◆ Record excerpts ◆
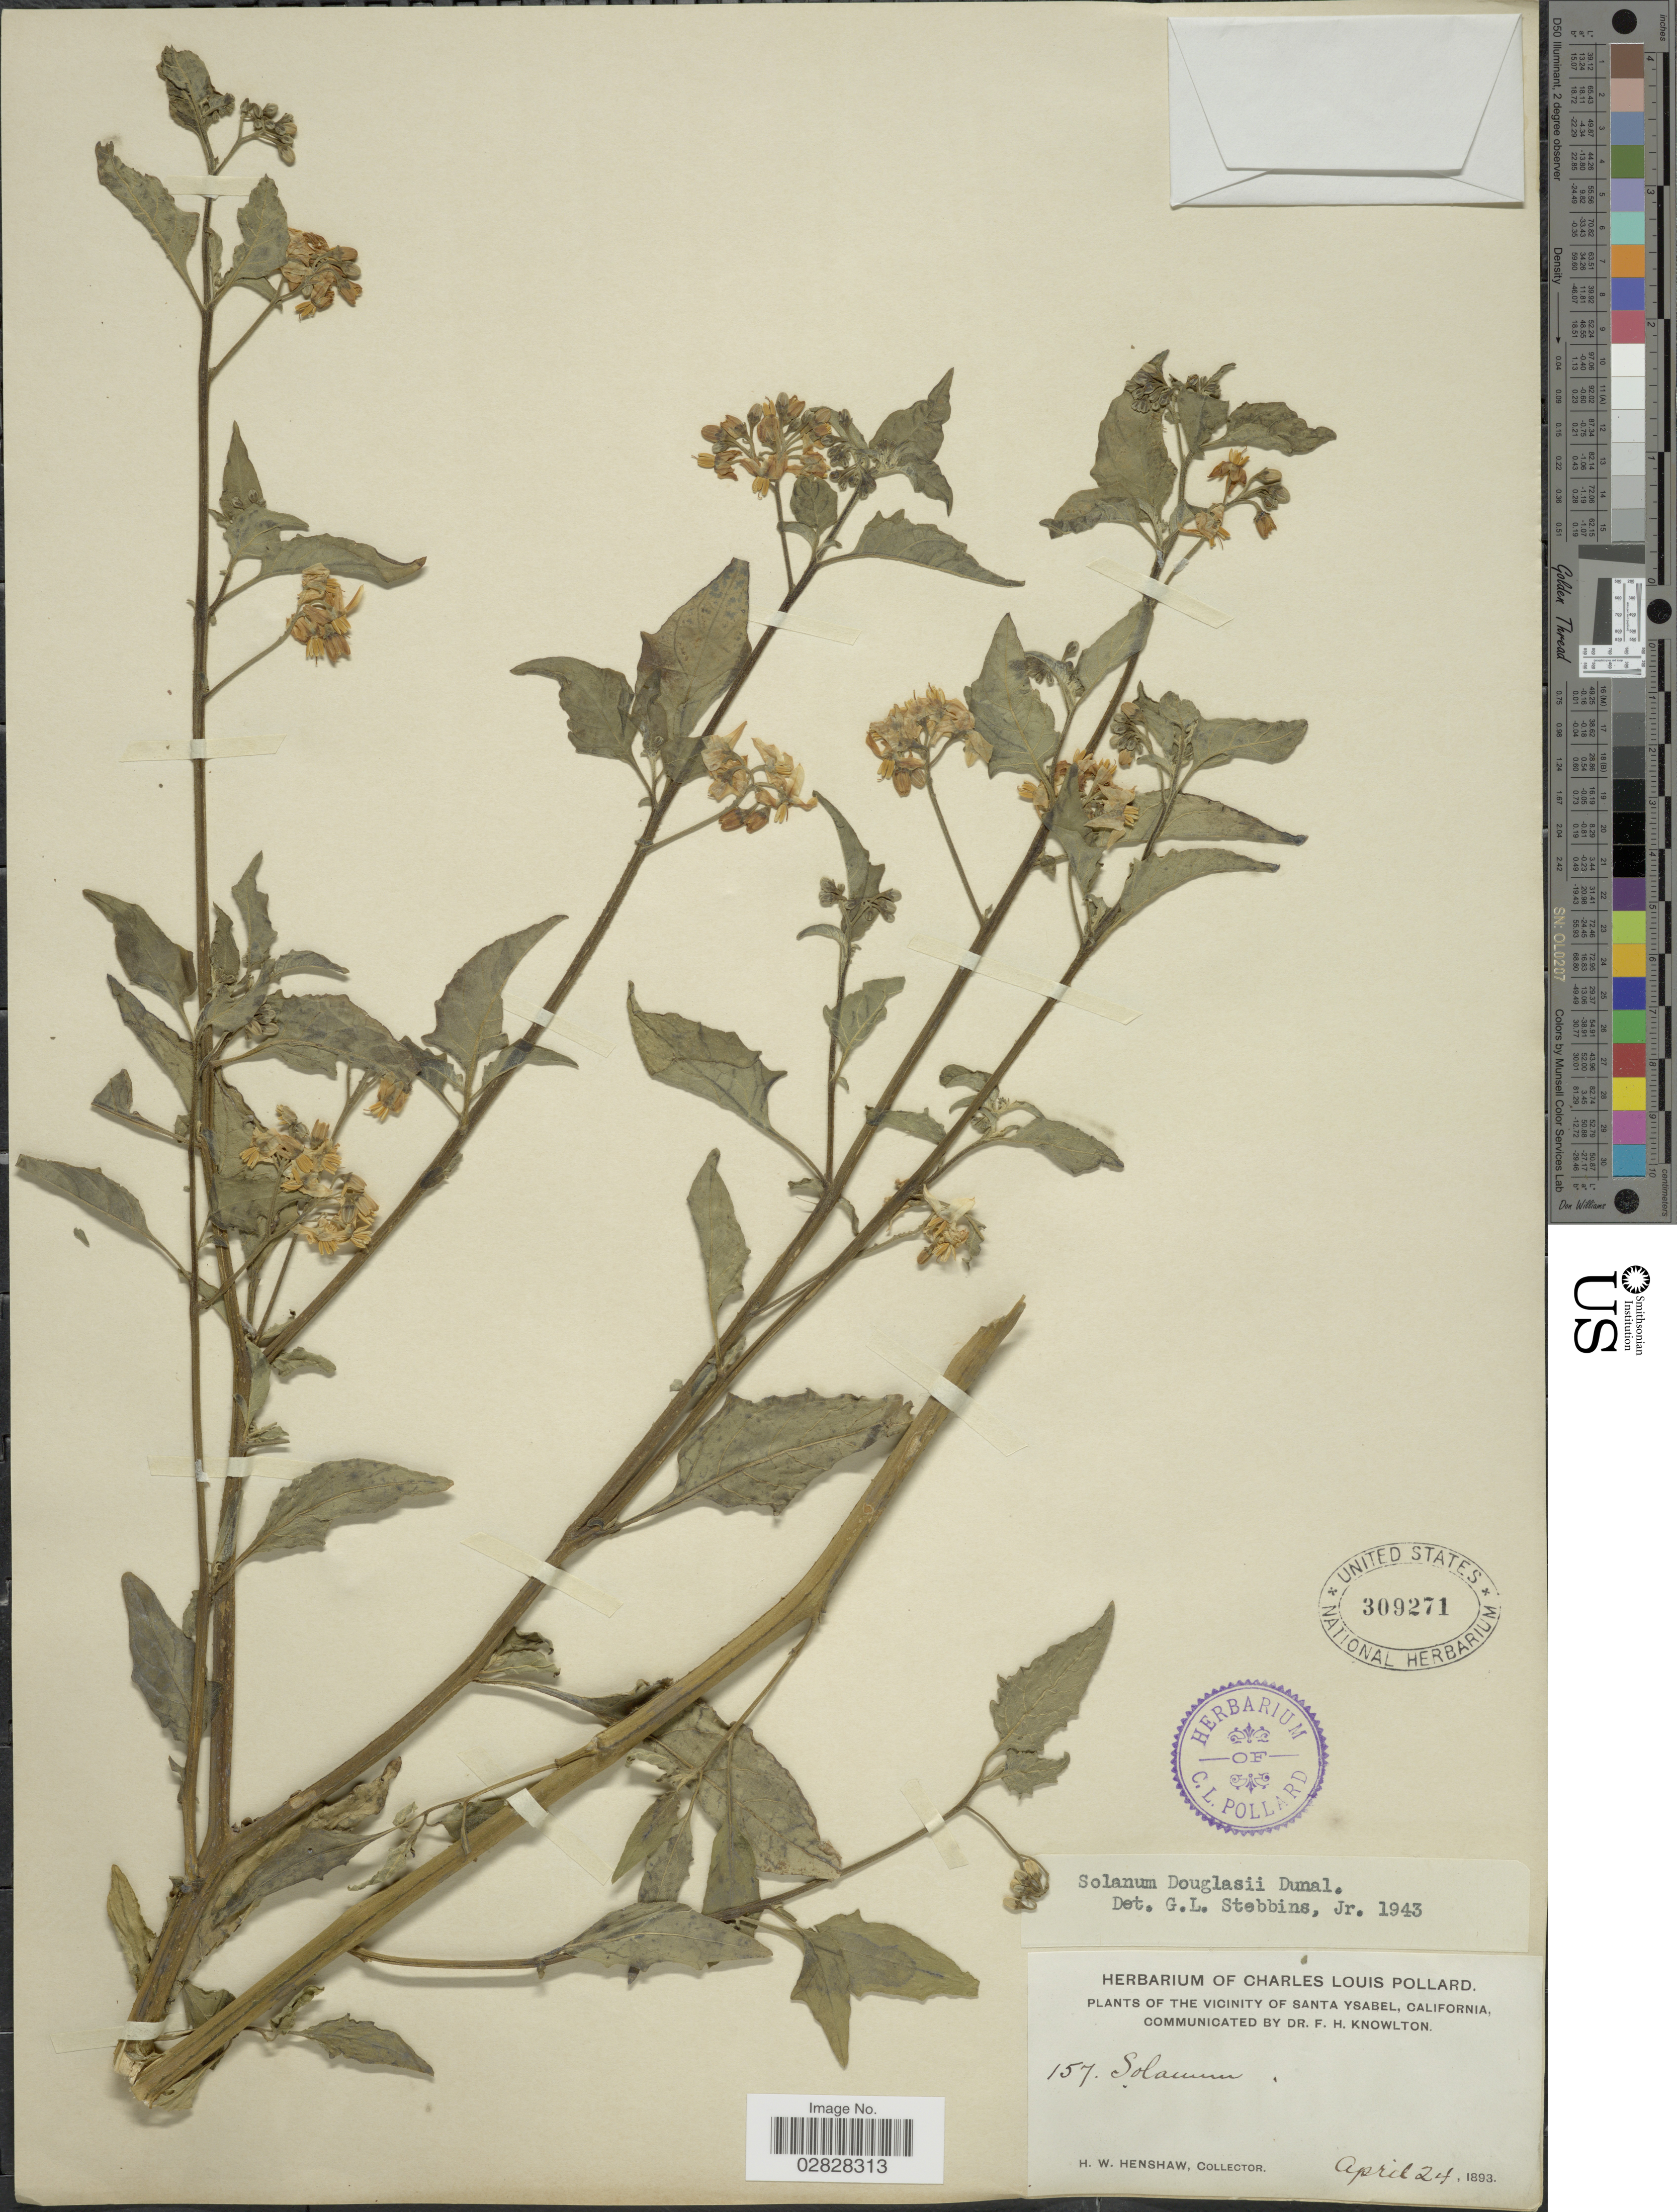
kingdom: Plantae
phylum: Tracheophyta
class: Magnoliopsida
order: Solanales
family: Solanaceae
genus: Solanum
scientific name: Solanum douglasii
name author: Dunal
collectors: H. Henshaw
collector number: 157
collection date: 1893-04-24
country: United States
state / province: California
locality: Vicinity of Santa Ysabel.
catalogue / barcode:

◆ Task details ◆
Give all the lines of the items again with "collection date" replaced by "date collected" and nothing else changed, leaving out the pictures.

◆ The completed task ◆
kingdom: Plantae
phylum: Tracheophyta
class: Magnoliopsida
order: Solanales
family: Solanaceae
genus: Solanum
scientific name: Solanum douglasii
name author: Dunal
collectors: H. Henshaw
collector number: 157
date collected: 1893-04-24
country: United States
state / province: California
locality: Vicinity of Santa Ysabel.
catalogue / barcode:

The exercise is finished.